The tax reform measure as currently proposed by the U.S. House of Representatives would reverse a century’s worth of tax policy that has recognized the value of homeownership.

“Homeownership is not a special interest, it is our common interest, yet this legislation would place the American Dream further out of reach for millions of Americans at a time when our homeownership rate is at a 50-year low,” Elizabeth Mendenhall, president of the National Association of Realtors, wrote in a letter to Congress. “In short, this bill is a serious step in the wrong direction.

“On behalf of the 1.3 million members of the National Association of Realtors, I want to express the Association’s strong opposition,” Mendenhall wrote. “NAR supports tax reform’s goal to spur greater economic growth, but Realtors believe this bill would push the housing sector—which represents a sixth of the economy—in the opposite direction.”

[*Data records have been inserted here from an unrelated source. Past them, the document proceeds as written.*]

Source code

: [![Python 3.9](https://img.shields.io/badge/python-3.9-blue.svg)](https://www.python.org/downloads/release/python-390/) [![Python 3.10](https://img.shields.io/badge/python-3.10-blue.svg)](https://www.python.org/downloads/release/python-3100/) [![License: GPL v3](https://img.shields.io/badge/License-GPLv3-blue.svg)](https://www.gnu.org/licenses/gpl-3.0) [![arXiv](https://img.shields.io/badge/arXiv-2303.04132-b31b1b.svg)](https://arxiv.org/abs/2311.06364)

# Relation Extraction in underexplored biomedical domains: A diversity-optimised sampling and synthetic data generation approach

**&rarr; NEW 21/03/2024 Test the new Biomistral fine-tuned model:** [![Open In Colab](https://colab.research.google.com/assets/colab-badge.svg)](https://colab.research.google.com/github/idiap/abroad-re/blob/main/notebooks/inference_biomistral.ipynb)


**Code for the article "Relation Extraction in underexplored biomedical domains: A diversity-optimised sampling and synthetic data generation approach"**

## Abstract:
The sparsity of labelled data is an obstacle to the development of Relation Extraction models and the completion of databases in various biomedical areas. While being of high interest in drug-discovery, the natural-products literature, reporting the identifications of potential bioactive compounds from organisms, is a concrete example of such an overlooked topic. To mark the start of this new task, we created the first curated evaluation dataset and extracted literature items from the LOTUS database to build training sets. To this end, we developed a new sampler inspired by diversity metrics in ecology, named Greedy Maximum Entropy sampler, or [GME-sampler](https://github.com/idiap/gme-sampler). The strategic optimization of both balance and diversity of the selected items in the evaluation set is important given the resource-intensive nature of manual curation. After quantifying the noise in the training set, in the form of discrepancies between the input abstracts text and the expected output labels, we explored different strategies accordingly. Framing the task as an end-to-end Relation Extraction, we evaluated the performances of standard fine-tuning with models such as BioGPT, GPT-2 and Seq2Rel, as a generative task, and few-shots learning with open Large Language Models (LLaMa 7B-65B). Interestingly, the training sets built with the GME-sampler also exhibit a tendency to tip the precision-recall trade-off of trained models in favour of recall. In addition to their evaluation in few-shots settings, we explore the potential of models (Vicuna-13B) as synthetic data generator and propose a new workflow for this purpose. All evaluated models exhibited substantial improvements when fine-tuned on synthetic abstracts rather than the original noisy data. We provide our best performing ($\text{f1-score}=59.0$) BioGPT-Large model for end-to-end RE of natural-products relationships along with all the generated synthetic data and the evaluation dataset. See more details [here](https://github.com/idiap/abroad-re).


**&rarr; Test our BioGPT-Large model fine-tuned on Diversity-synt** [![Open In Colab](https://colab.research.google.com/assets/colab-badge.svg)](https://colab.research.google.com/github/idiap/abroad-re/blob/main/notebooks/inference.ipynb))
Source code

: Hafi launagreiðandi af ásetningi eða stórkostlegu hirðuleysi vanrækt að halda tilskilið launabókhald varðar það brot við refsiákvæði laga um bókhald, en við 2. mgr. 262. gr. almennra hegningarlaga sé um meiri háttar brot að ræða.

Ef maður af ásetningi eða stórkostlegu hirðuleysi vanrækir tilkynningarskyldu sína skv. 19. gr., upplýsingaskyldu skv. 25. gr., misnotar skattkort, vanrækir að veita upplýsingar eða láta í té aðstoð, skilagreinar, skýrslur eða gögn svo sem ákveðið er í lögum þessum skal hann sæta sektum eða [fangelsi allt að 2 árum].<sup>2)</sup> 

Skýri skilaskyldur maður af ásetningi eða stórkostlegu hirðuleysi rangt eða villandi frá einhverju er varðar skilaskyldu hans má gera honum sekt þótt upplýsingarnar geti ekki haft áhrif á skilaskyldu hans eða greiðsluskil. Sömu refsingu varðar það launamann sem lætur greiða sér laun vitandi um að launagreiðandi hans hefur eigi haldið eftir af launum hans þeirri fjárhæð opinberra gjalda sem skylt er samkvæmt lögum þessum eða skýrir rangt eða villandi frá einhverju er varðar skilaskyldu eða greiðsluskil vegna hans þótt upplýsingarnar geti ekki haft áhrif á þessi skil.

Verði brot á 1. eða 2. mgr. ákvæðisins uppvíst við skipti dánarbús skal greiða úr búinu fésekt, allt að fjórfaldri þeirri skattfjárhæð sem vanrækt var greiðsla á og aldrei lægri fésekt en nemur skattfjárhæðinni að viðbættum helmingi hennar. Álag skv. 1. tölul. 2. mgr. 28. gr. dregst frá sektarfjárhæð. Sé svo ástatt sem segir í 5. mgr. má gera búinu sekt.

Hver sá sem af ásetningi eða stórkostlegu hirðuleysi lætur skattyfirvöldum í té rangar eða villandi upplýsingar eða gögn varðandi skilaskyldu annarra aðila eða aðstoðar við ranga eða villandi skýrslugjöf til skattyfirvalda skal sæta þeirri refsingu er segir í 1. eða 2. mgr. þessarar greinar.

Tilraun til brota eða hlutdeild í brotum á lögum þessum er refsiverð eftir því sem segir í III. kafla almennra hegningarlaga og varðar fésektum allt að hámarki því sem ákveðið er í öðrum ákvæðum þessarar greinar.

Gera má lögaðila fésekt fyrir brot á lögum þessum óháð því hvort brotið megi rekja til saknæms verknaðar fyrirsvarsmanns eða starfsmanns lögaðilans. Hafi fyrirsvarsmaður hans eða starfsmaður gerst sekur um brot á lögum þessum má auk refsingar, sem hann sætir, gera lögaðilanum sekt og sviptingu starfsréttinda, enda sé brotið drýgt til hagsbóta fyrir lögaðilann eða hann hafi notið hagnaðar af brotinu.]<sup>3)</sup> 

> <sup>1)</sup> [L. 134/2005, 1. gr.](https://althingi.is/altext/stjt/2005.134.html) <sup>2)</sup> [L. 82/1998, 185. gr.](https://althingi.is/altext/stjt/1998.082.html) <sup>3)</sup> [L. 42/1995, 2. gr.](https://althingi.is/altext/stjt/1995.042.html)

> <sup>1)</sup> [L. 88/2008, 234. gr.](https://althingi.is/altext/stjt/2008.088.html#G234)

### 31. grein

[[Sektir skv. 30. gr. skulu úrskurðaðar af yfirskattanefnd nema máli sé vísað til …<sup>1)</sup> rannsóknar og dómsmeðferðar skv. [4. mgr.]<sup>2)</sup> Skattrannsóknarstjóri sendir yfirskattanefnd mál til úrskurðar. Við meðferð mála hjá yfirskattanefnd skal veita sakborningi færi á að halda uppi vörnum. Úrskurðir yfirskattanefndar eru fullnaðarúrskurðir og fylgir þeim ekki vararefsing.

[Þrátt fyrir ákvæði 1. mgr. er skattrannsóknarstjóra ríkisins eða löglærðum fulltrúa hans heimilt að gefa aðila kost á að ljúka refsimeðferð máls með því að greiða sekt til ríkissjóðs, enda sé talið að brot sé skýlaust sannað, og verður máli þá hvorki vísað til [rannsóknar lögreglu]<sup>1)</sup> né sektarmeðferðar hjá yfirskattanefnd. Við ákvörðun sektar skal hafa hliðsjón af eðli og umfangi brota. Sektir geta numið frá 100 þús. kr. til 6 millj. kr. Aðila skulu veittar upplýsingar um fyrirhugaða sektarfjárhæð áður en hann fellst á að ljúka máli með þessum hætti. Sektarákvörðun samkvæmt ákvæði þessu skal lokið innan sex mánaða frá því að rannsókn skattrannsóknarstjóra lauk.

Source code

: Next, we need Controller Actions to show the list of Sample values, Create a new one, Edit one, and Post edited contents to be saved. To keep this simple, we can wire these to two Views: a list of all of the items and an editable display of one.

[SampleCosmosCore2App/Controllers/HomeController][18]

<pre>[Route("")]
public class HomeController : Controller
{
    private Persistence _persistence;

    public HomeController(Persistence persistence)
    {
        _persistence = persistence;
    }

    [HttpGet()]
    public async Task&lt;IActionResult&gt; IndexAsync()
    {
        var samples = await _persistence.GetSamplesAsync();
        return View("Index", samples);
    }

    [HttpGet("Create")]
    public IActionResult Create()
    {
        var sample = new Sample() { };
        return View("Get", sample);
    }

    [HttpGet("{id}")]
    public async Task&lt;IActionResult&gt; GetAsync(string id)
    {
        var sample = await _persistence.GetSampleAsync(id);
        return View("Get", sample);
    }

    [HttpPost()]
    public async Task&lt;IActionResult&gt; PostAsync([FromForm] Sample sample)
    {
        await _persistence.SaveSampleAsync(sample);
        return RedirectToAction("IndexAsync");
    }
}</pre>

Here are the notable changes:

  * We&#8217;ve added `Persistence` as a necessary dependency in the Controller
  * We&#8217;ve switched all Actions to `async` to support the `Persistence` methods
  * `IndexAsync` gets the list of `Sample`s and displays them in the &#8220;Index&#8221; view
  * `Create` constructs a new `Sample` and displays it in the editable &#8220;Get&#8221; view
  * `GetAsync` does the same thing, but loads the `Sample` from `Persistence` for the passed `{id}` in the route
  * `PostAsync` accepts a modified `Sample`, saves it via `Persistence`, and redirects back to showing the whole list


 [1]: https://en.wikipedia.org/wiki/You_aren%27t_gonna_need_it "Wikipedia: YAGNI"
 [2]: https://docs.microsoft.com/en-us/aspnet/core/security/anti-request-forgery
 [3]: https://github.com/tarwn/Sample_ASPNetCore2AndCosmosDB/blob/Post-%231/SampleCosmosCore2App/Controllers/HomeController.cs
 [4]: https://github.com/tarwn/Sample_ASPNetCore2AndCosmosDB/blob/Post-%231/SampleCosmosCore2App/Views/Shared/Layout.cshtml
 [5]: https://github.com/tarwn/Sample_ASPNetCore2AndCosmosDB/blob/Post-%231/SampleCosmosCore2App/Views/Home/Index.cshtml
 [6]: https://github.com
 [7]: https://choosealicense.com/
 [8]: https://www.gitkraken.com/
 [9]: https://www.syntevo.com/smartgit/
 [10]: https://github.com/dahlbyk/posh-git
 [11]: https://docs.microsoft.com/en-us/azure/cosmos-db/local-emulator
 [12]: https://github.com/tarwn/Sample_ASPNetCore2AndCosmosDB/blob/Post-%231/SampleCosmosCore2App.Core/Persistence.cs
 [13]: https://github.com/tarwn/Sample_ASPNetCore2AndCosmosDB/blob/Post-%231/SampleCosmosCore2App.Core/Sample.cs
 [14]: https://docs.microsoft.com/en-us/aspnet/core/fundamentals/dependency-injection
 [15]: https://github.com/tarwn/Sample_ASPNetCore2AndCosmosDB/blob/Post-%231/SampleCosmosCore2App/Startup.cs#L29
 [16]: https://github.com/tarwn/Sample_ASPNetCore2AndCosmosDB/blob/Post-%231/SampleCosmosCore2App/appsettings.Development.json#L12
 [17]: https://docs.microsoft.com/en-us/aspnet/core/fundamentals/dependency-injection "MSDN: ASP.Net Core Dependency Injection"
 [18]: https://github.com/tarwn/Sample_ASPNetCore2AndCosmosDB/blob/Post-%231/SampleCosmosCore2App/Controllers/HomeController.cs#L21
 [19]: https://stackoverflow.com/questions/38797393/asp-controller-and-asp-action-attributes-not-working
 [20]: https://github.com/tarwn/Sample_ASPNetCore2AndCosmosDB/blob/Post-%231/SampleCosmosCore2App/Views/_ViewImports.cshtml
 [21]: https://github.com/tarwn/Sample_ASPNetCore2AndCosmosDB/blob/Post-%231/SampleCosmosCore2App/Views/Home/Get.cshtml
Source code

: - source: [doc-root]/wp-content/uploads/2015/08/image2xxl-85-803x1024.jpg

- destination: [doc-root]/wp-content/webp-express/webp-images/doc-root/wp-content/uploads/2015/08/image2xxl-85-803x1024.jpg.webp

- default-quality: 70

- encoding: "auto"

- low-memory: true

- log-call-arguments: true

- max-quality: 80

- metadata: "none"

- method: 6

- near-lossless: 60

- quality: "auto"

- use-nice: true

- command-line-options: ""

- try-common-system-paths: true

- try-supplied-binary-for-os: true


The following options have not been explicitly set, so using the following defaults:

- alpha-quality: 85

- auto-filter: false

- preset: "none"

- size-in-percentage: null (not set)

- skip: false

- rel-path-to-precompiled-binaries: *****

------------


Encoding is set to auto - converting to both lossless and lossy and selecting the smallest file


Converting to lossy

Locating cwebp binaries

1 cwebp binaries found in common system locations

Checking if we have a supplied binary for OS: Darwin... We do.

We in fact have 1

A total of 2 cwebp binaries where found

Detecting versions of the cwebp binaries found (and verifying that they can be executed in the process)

Marty Kovacs is the 2017 Chairman of the Santa Clarita Valley Division of the 9,800-member Southland Regional Association of Realtors. David Walker, of Walker Associates, co-authors articles for SRAR. The column represents SRAR’s views and not necessarily those of The Signal. The column contains general information about the real estate market and is not intended to replace advice from your Realtor or other realty related professionals.